Lockbox (devsafe lockbox) makes secrets invisible to AI tools on your local machine. It stores them in binary format so nothing that reads text can find them. This is for your daily workflow: developing, testing, and running code without exposing secrets to AI assistants.
Vault (devsafe vault) is encrypted credential storage for sharing across machines or with team members. It uses nonce-unique AEAD to encrypt secrets and stores them in user-owned storage. This is for credential management: syncing secrets between your laptop and your CI server, or sharing a staging database password with a teammate.
They work together naturally. Vault stores and syncs your secrets across machines. Lockbox hides them from AI on each machine. Import from Vault into Lockbox with a single command:
$ devsafe lockbox import --from-vault my-project ✓ imported 8 secrets from vault "my-project" into lockbox
Free, no account required
Lockbox works entirely on your machine. No account. No server. No subscription. Install DevSafe and start using it immediately.
Local secret storage that protects you from AI tools is not a paid feature. It ships with every DevSafe install. Vault (for syncing and sharing secrets across machines) is also free for individual use.
For agencies and freelancers
When you manage secrets for multiple clients, Lockbox keeps them separated and controlled.
Scope secrets per client
The --project flag creates isolated lockboxes. Each client's secrets live in their own binary store, completely separate from every other client.
$ devsafe lockbox import .env --project acme-corp ✓ imported 6 secrets into project "acme-corp" $ devsafe lockbox run --project acme-corp npm start ✓ injected 6 secrets (project: acme-corp)
Share credentials safely
Need to give a subcontractor temporary access to a client's staging API? lockbox grant creates a time-limited, single-use credential share. The recipient gets the secrets once. After the time window closes, the grant expires automatically.
$ devsafe lockbox grant --project acme-corp --expires 24h --keys STAGING_API_KEY,STAGING_DB_URL ✓ grant created (expires in 24 hours, single use) share this link: https://lockbox.devsafe.com/g/abc123
Clean up when a project ends
When a client engagement is over, revoke all credentials at once. No hunting through config files. No "did I remember to rotate that key?"

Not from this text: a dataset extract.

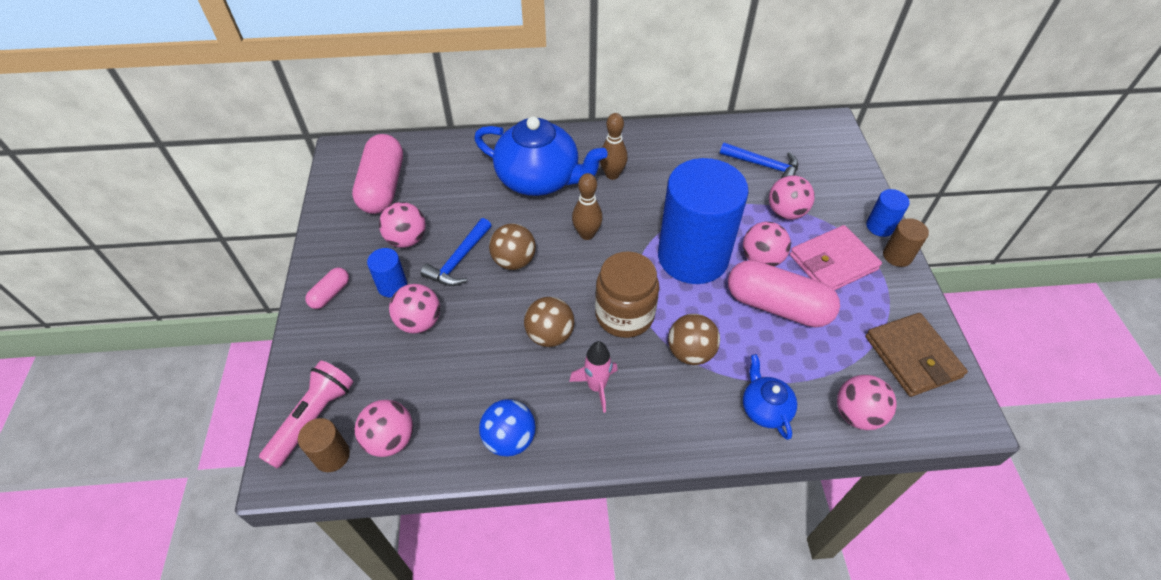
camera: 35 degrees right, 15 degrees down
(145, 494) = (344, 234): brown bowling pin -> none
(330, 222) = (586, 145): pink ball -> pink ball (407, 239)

$ devsafe lockbox revoke --project acme-corp revoking all grants for project "acme-corp"... ✓ 2 active grants revoked ✓ project lockbox wiped
Collect credentials from clients
Instead of asking clients to paste API keys into Slack or email, send them an intake link. They enter their credentials into a secure form, and the secrets land directly in your project lockbox.
$ devsafe lockbox intake --project acme-corp --keys STRIPE_SECRET,DB_PASSWORD,SENDGRID_KEY ✓ intake form created (expires in 7 days) send this to your client: https://lockbox.devsafe.com/intake/xyz789
The intake link uses end-to-end encryption. Your client's secrets go from their browser directly into your lockbox. Nothing is stored on any server. Nothing passes through plaintext channels.